Zhang Guoping, Li Hongbin, Zhao Zikai, Zhang Mingxing, Zou Jing
Department of Otolaryngology-Head and Neck Surgery, Changhai Hospital, Second Military Medical University, Shanghai, China.
Faculty of Information Technology and Communication Sciences, Tampere University, Tampere, Finland.
J Otol. 2023 Oct;18(4):193-198. doi: 10.1016/j.joto.2023.07.001. Epub 2023 Jul 11.
To investigate the potential influence of anatomical variation in the anterior inferior cerebellar artery (AICA) on the occurrence and severity of idiopathic sudden sensorineural hearing loss (ISSNHL).
Ninety ISSNHL patients were enrolled. The anatomical location of the AICA was exhibited using high-resolution magnetic resonance imaging (MRI), and the various AICA types classified by previously reported Chavda and Gorrie methods were analyzed. The severity of hearing loss in the ipsilateral ear among different AICA types was compared.
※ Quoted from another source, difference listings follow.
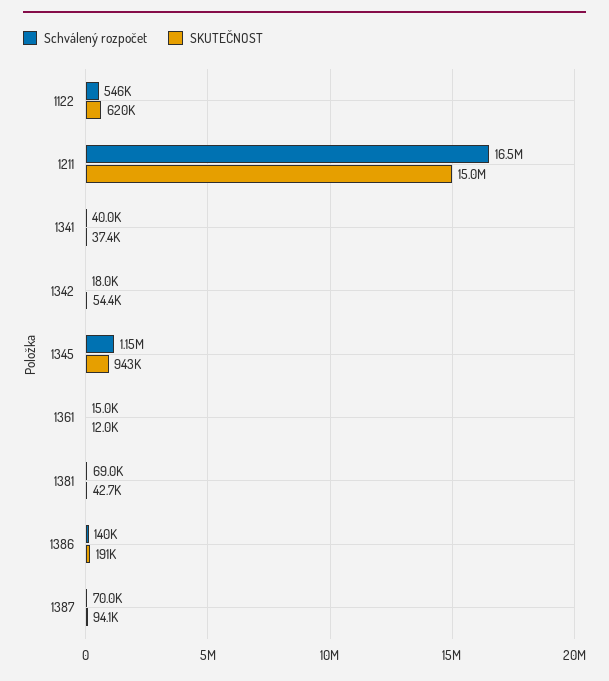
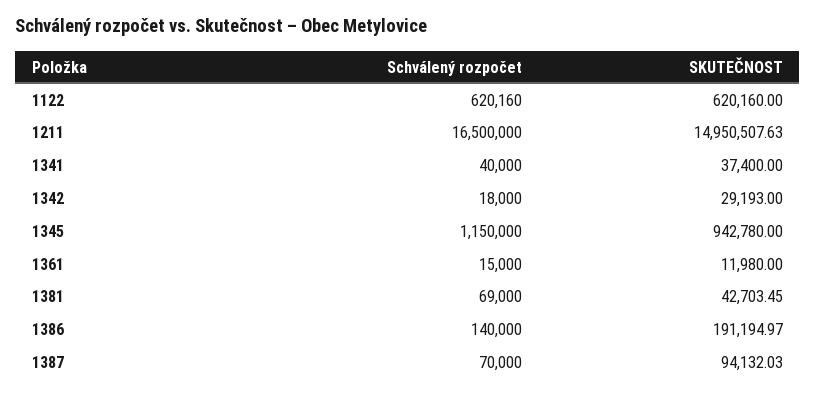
  {
    "Schválený rozpočet": {
-     "1122": 546000,
+     "1122": 620160,
      "1211": 16500000,
      "1341": 40000,
      "1342": 18000,
      "1345": 1150000,
      "1361": 15000,
      "1381": 69000,
      "1386": 140000,
      "1387": 70000
    },
    "SKUTEČNOST": {
      "1122": 620160,
      "1211": 14950507.63,
      "1341": 37400,
-     "1342": 54400,
+     "1342": 29193,
      "1345": 942780,
      "1361": 11980,
      "1381": 42703.45,
      "1386": 191194.97,
      "1387": 94132.03
    }
  }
Approximately 85.6% of subjects had unilateral ISSNHL (uISSNHL), and the others had bilateral ISSNHL (bISSNHL). In the uISSNHL group, the ratios of different AICA types were similar between the ipsilateral and contralateral ears. The ratios of the different AICA types in the bISSNHL group were similar to those in the uISSNHL group. In the uISSNHL group, pure tone audiometry (PTA) thresholds at 2 kHz, 4 kHz and 8 kHz of patients with Chavda type II AICA were higher than those of patients with Chavda type I and type III, with a significant difference at 4 kHz between type I and type II. There was a tendency of the PTA threshold in patients with Chavda type II or Gorrie type C to gradually increase from low to high frequency zones.
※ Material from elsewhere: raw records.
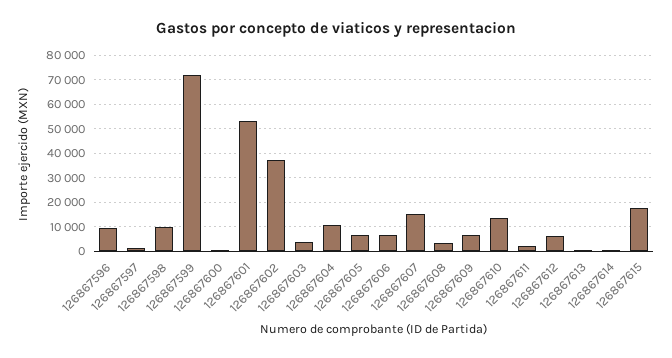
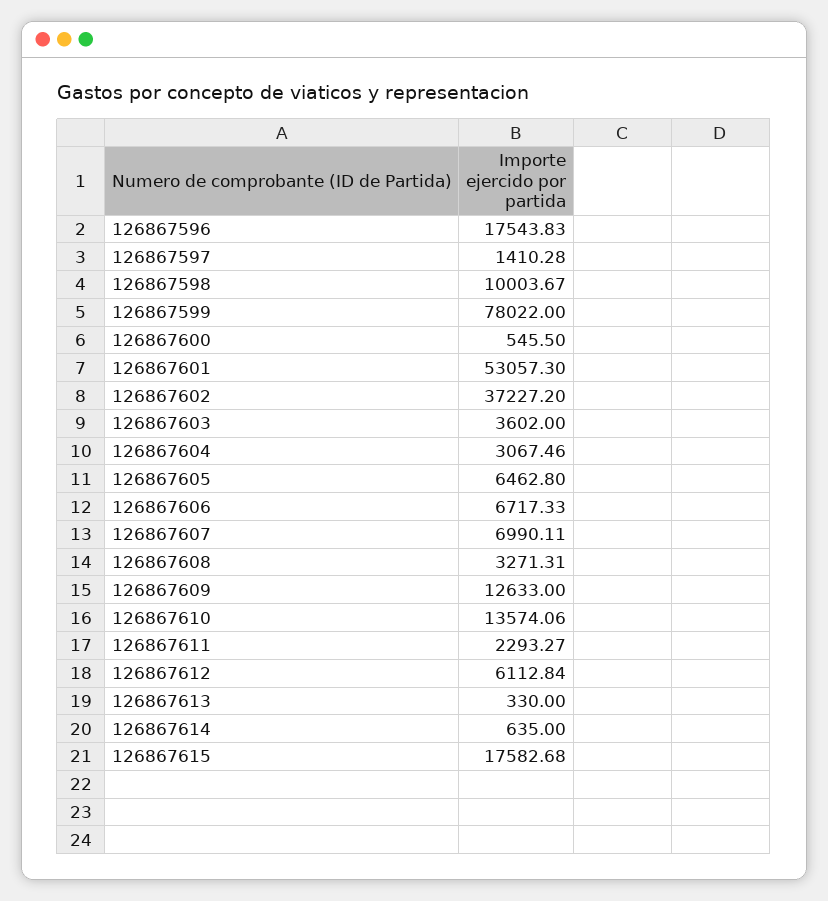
  {
-   "126867596": 10000,
+   "126867596": 17543.83,
    "126867597": 1410.28,
    "126867598": 10003.67,
-   "126867599": 72500,
+   "126867599": 78022,
    "126867600": 545.5,
    "126867601": 53057.3,
    "126867602": 37227.2,
    "126867603": 3602,
-   "126867604": 10000,
+   "126867604": 3067.46,
    "126867605": 6462.8,
    "126867606": 6717.33,
-   "126867607": 15000,
+   "126867607": 6990.11,
    "126867608": 3271.31,
-   "126867609": 7500,
+   "126867609": 12633,
    "126867610": 13574.06,
    "126867611": 2293.27,
    "126867612": 6112.84,
    "126867613": 330,
    "126867614": 635,
    "126867615": 17582.68
  }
When the AICA enters the IAC (Chavda type II) or crosses between the 7th and 8th cranial nerves (Gorrie type C), the severity and frequency of hearing impairment in ISSNHL but not the occurrence of ISSNHL will be affected.
探讨小脑下前动脉(AICA)解剖变异对特发性突发性感音神经性听力损失(ISSNHL)发生及严重程度的潜在影响。
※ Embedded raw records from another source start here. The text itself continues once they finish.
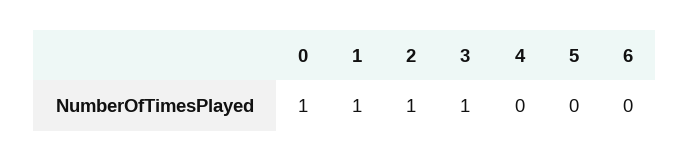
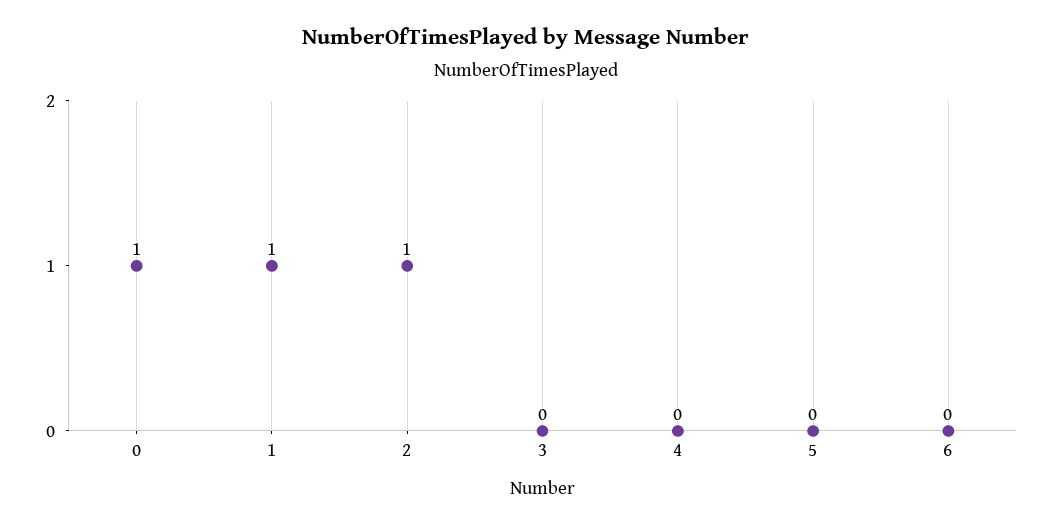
  {
    "0": 1,
    "1": 1,
    "2": 1,
-   "3": 1,
+   "3": 0,
    "4": 0,
    "5": 0,
    "6": 0
  }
纳入90例ISSNHL患者。采用高分辨率磁共振成像(MRI)显示AICA的解剖位置,并分析按照先前报道的查夫达(Chavda)和戈里(Gorrie)方法分类的各种AICA类型。比较不同AICA类型患者患侧耳听力损失的严重程度。
约85.6%的受试者为单侧ISSNHL(uISSNHL),其余为双侧ISSNHL(bISSNHL)。在uISSNHL组中,患侧耳与对侧耳不同AICA类型的比例相似。bISSNHL组中不同AICA类型的比例与uISSNHL组相似。在uISSNHL组中,查夫达II型AICA患者在2kHz、4kHz和8kHz的纯音听力测定(PTA)阈值高于查夫达I型和III型患者,I型和II型在4kHz时差异有统计学意义。查夫达II型或戈里C型患者的PTA阈值有从低频区到高频区逐渐升高的趋势。
当AICA进入内听道(查夫达II型)或在第7和第8颅神经之间穿过(戈里C型)时,会影响ISSNHL听力损害的严重程度和频率,但不影响ISSNHL的发生。